• EXERCISE REQUIREMENTS
When the line with "2006-04: -45 -> -60" turns up below, begin repeating exactly, and carry on through the line with "MN.INTFALLS_MNSI:LMP, 15: 64.35 -> 91.71"; no pictures go into the copy.

Start of DATA FOR REVIEW

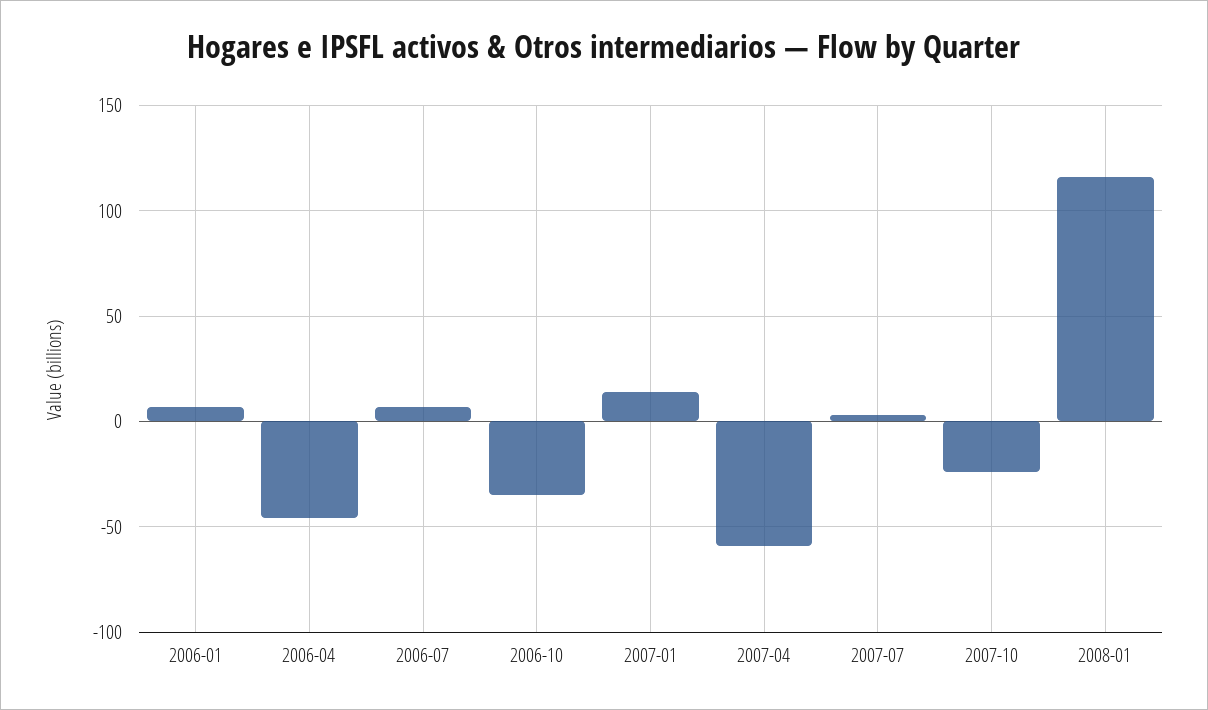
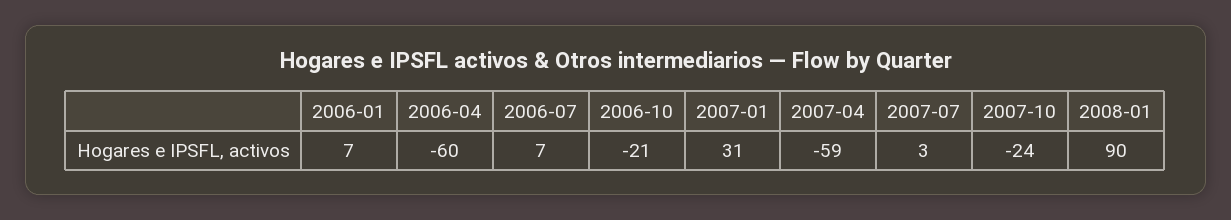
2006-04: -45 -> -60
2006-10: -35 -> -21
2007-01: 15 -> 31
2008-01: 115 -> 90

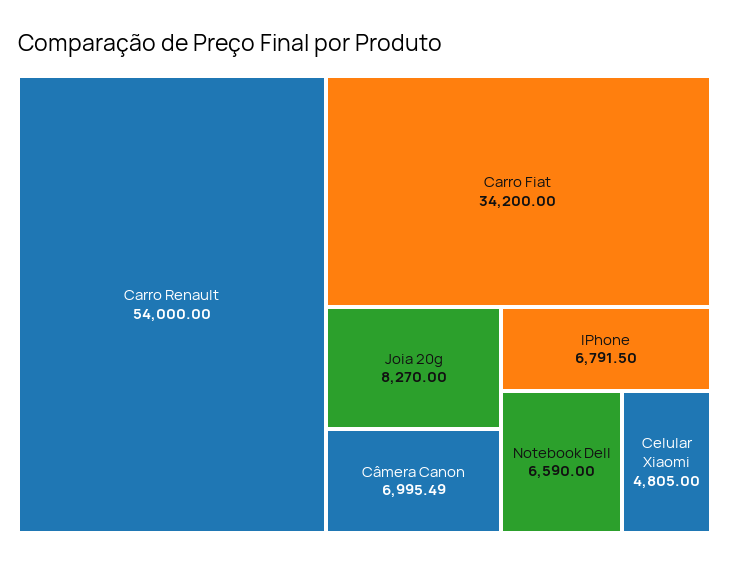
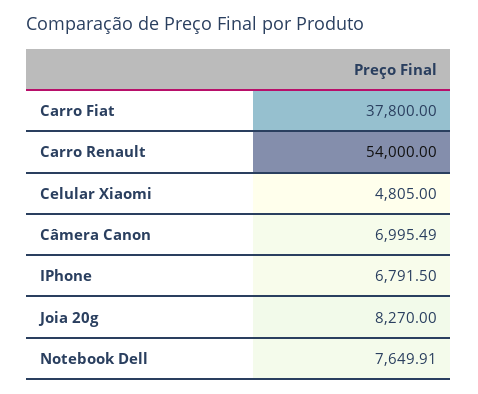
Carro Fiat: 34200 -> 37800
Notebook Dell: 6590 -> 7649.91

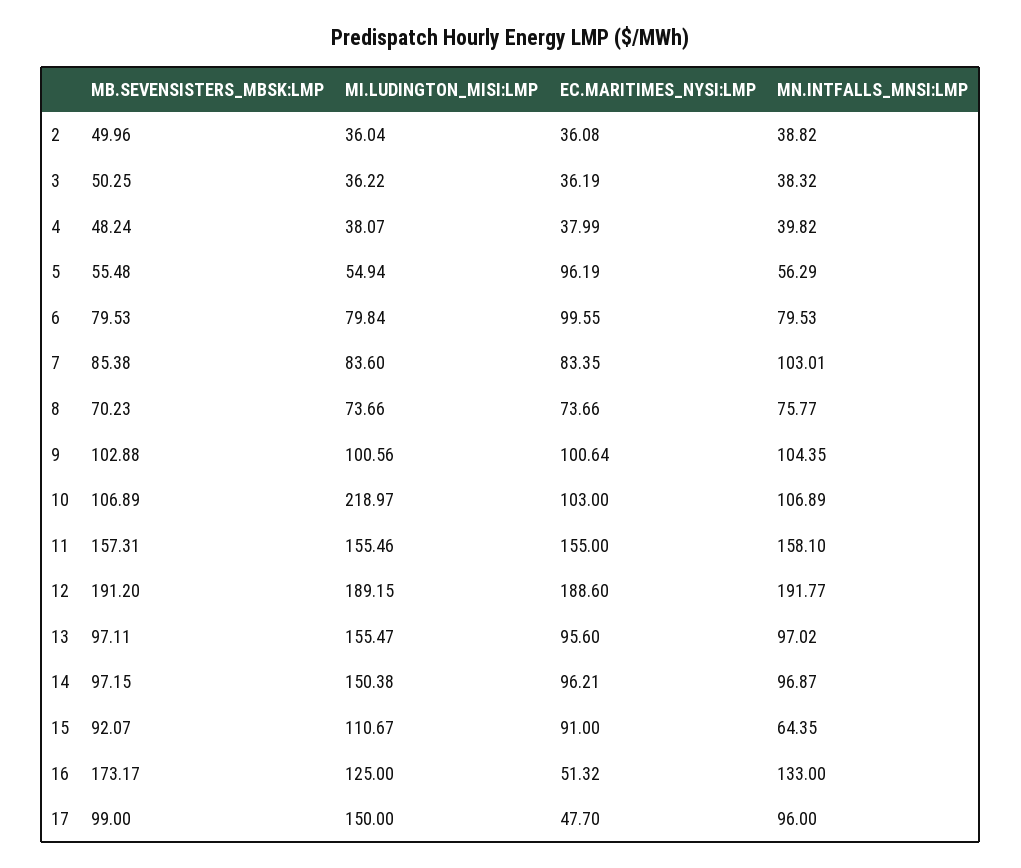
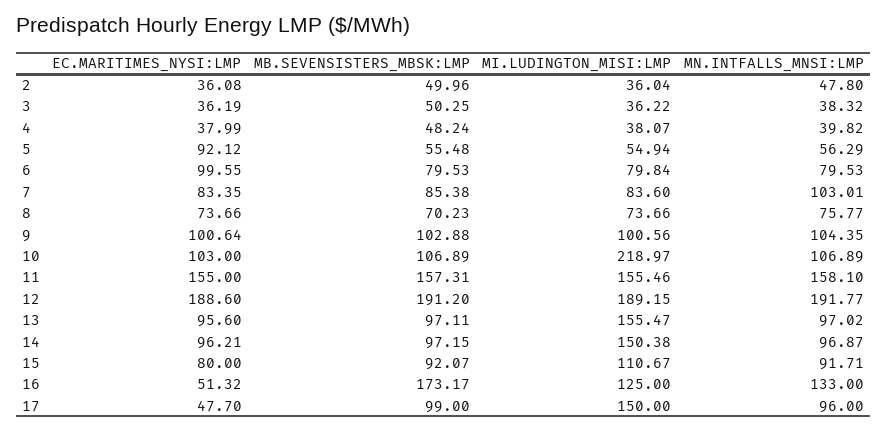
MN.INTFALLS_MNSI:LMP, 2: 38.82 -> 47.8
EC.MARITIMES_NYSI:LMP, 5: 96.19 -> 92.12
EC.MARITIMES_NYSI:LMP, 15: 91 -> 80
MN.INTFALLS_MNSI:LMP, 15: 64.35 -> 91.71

End of DATA FOR REVIEW
Start of DATA FOR REVIEW

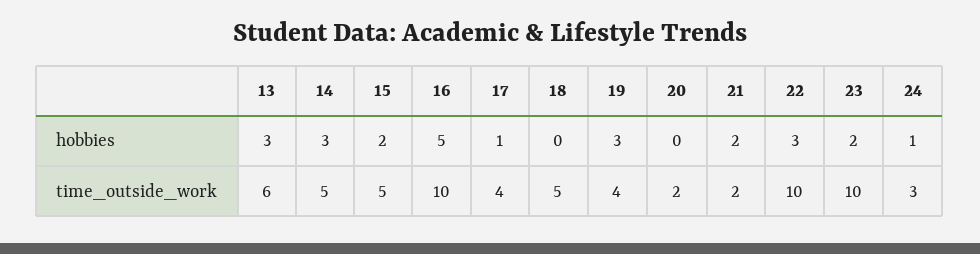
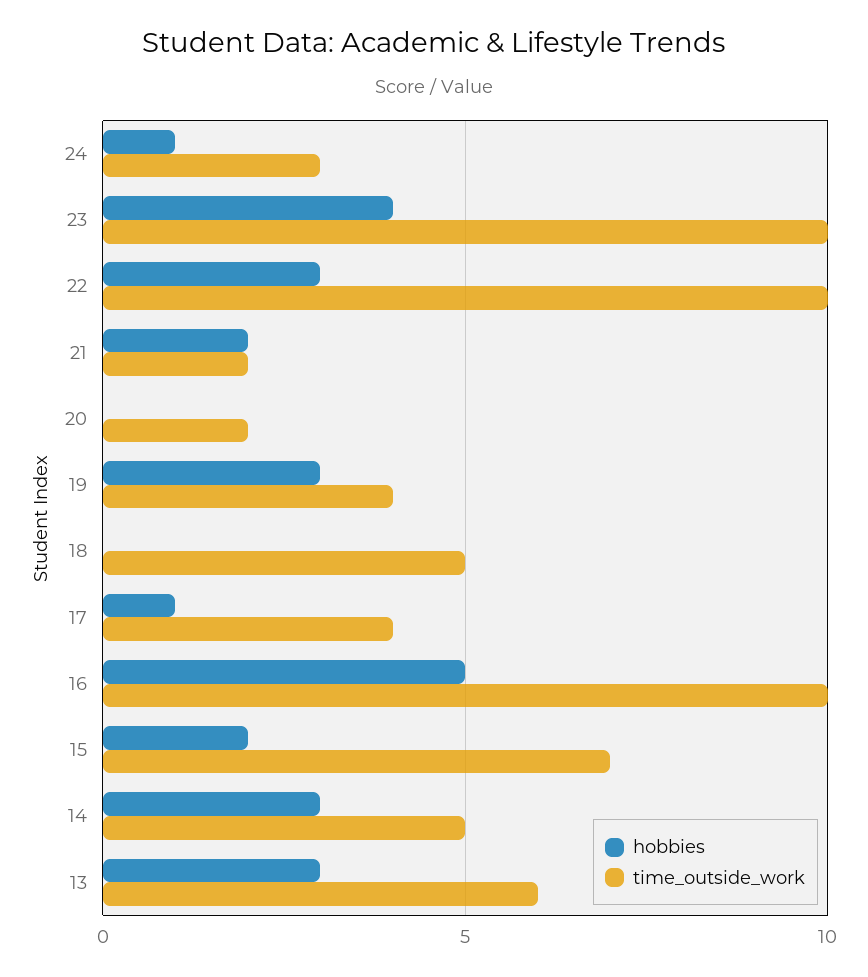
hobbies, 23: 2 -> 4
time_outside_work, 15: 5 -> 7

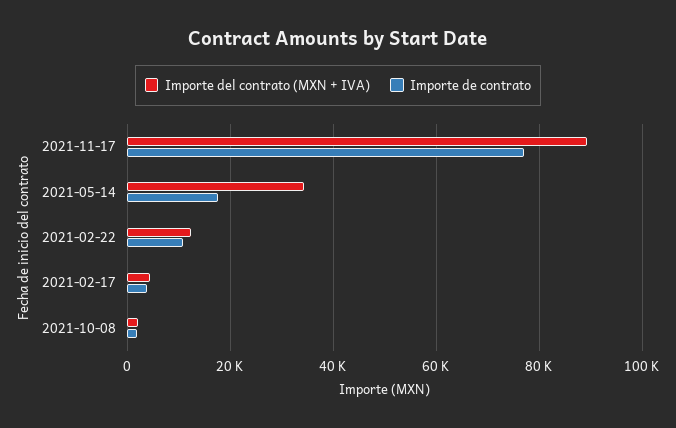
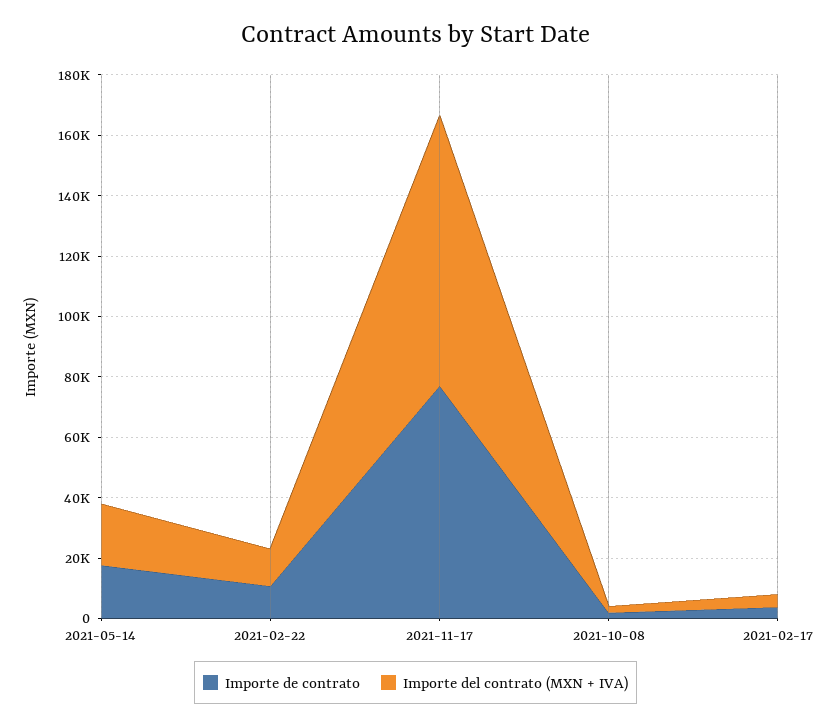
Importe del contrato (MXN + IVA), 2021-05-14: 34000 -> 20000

End of DATA FOR REVIEW

• ANSWER BELOW
2006-04: -45 -> -60
2006-10: -35 -> -21
2007-01: 15 -> 31
2008-01: 115 -> 90

Carro Fiat: 34200 -> 37800
Notebook Dell: 6590 -> 7649.91

MN.INTFALLS_MNSI:LMP, 2: 38.82 -> 47.8
EC.MARITIMES_NYSI:LMP, 5: 96.19 -> 92.12
EC.MARITIMES_NYSI:LMP, 15: 91 -> 80
MN.INTFALLS_MNSI:LMP, 15: 64.35 -> 91.71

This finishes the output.